Ręce opadają. Psie dziecko wpadło pod samochód. Miało właścicielkę, więc wszystko powinno być dobrze? Niestety!
„Opiekunka” stwierdziła, że kundla leczyć nie będzie. To tylko pies. Co z tego, że ma pogruchotaną łapę i cierpi? Pani się psa zrzeka i można go uśpić, albo można go oddać, ona ma to gdzieś.

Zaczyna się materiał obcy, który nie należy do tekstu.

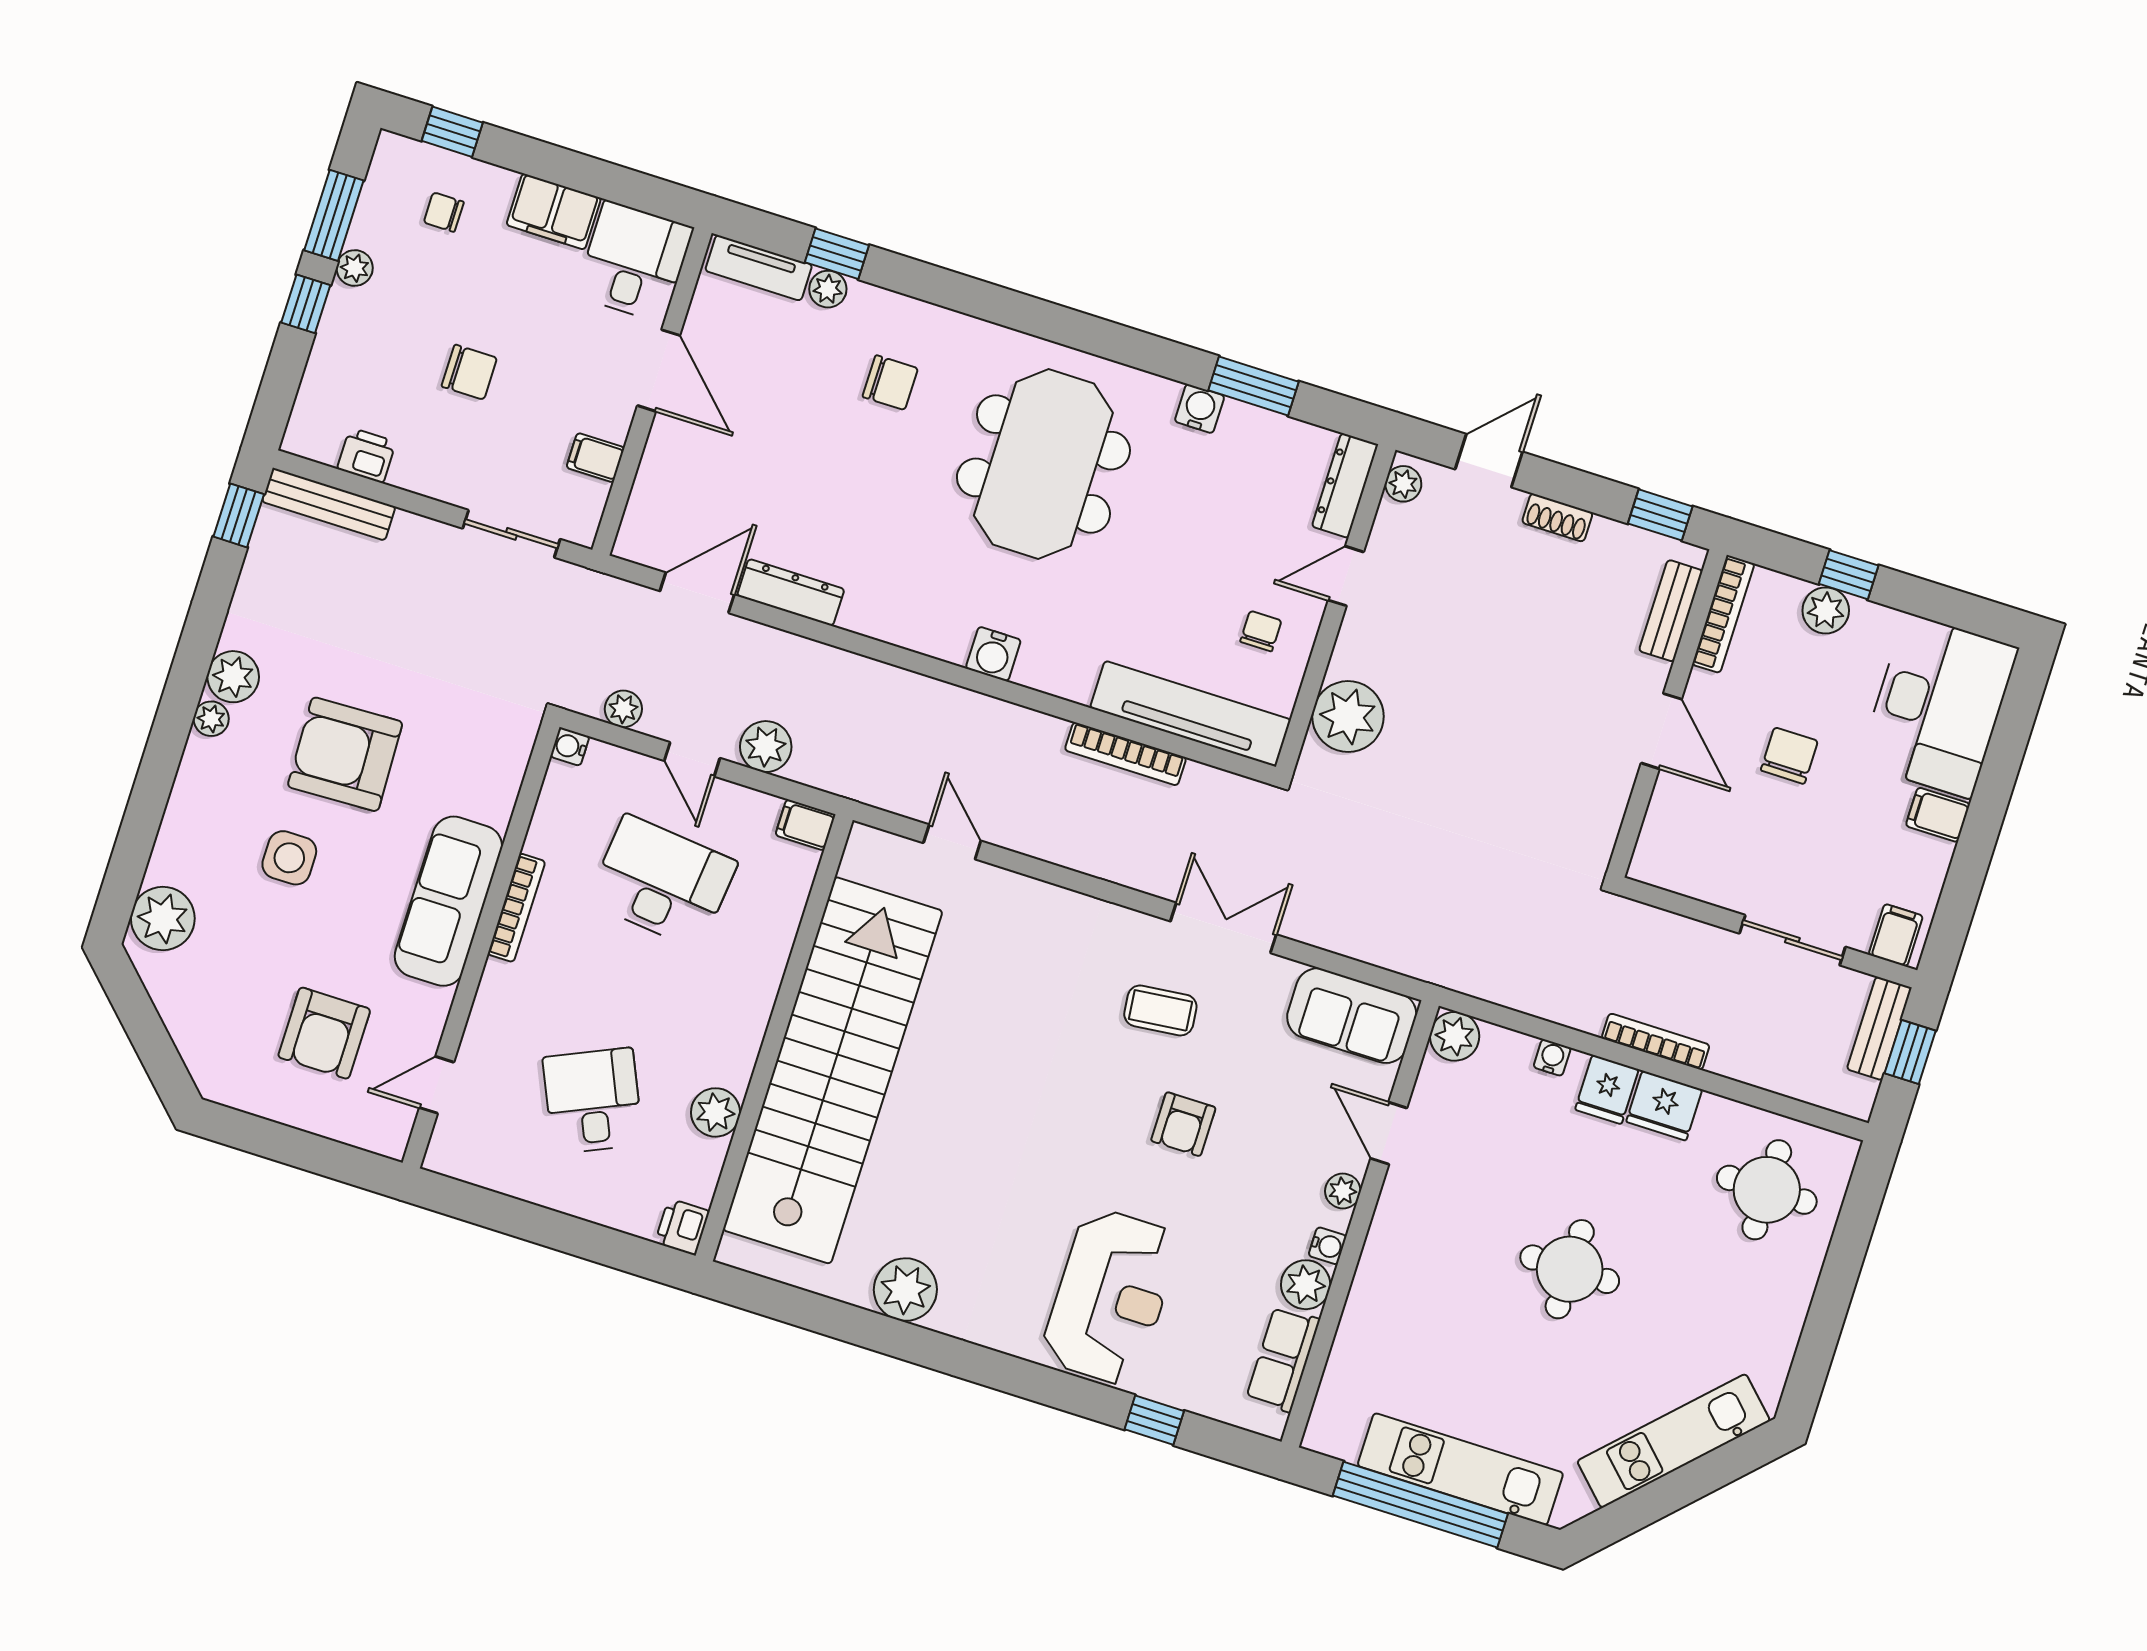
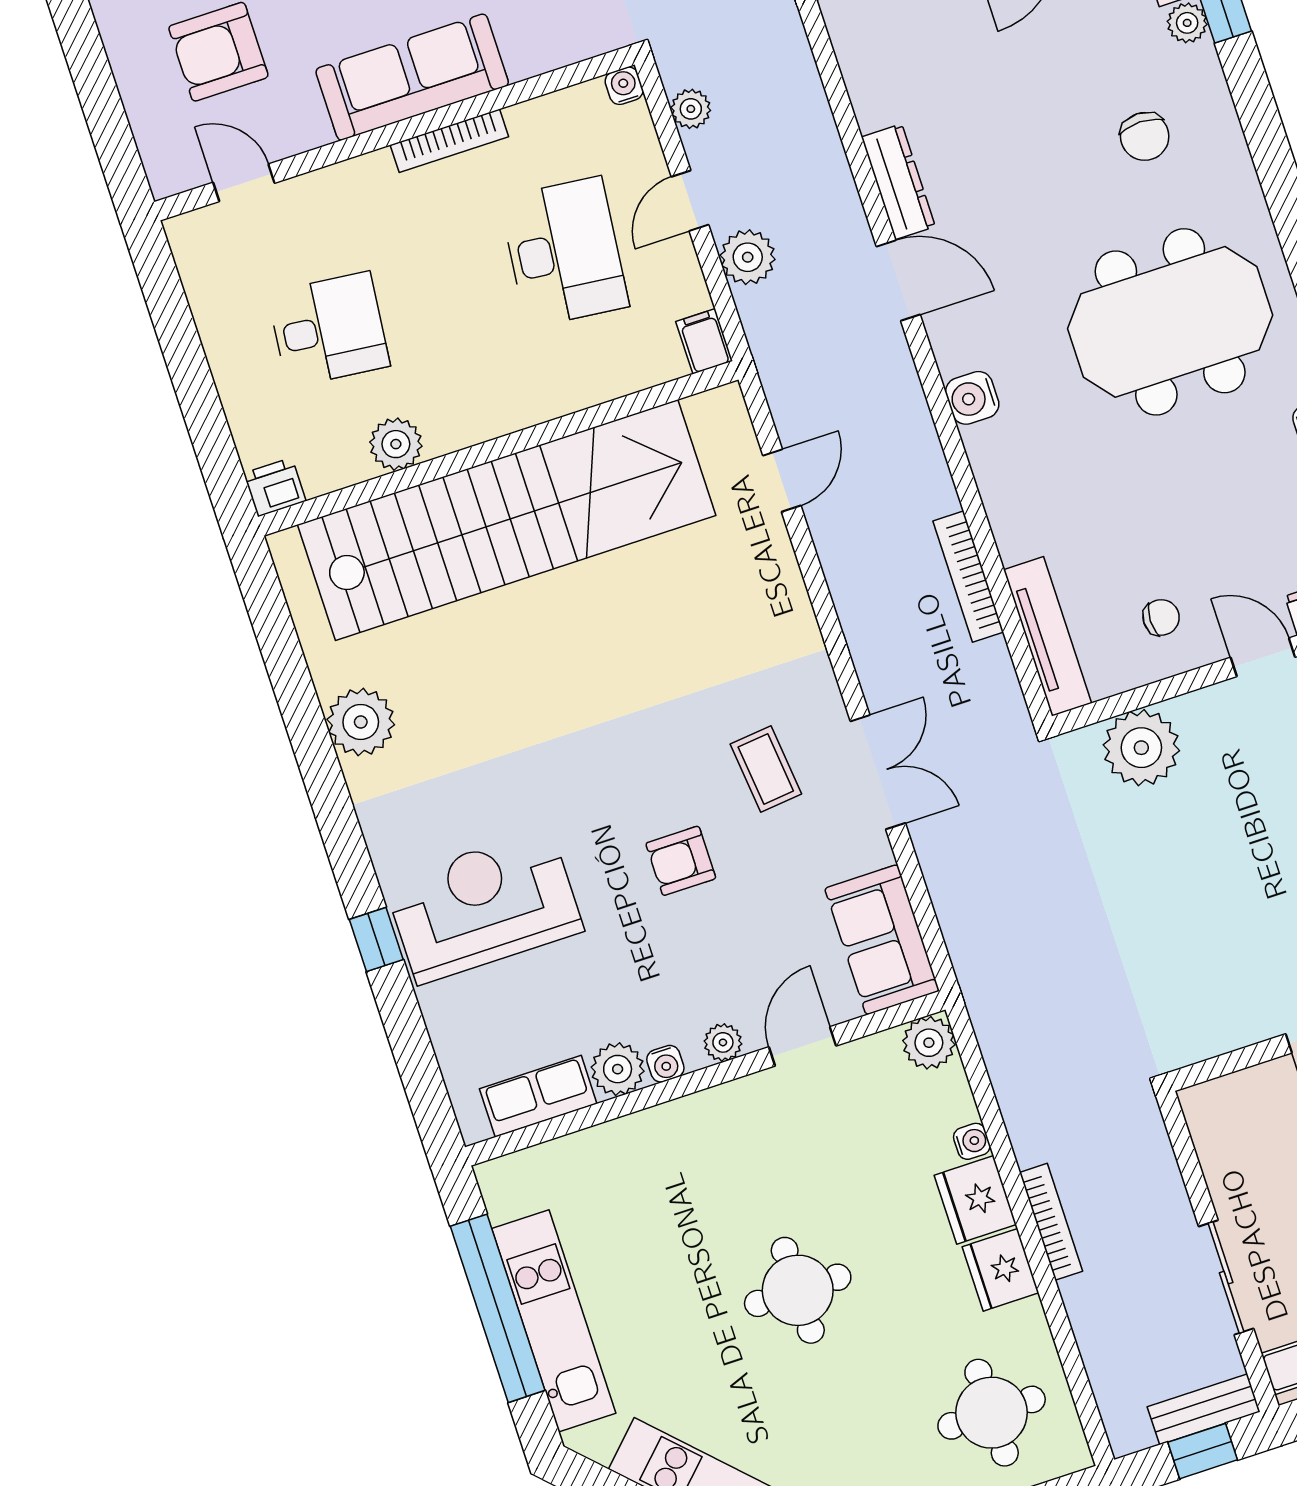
door: (697, 593) -> (898, 280), moved
tv unit: (1190, 714) -> (1047, 636), width x0.73, depth x0.78
fridge: (1607, 1089) -> (975, 1200), width x1.38
desk: (593, 1101) -> (329, 329), turned 30
reception desk: (1111, 1297) -> (484, 906), turned 180
window: (1154, 1420) -> (376, 939), moved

Nie mogliśmy pozwolić maluchowi na cierpienie. Zabraliśmy go do siebie i chcieliśmy poddać operacji. Taka operacja to koszt 3500 zł… Nie mamy tyle.
Ale to nie koniec złych wiadomości. Była „opiekunka” nie zabezpieczyła nawet psa przed kleszczami. Wynik na babeszjozę wyszedł dodatni.
Chcemy wyciągnąć Sproketa – jak go nazwaliśmy – z babeszjozy i poddać operacji. Koszty rosną z każdym dniem.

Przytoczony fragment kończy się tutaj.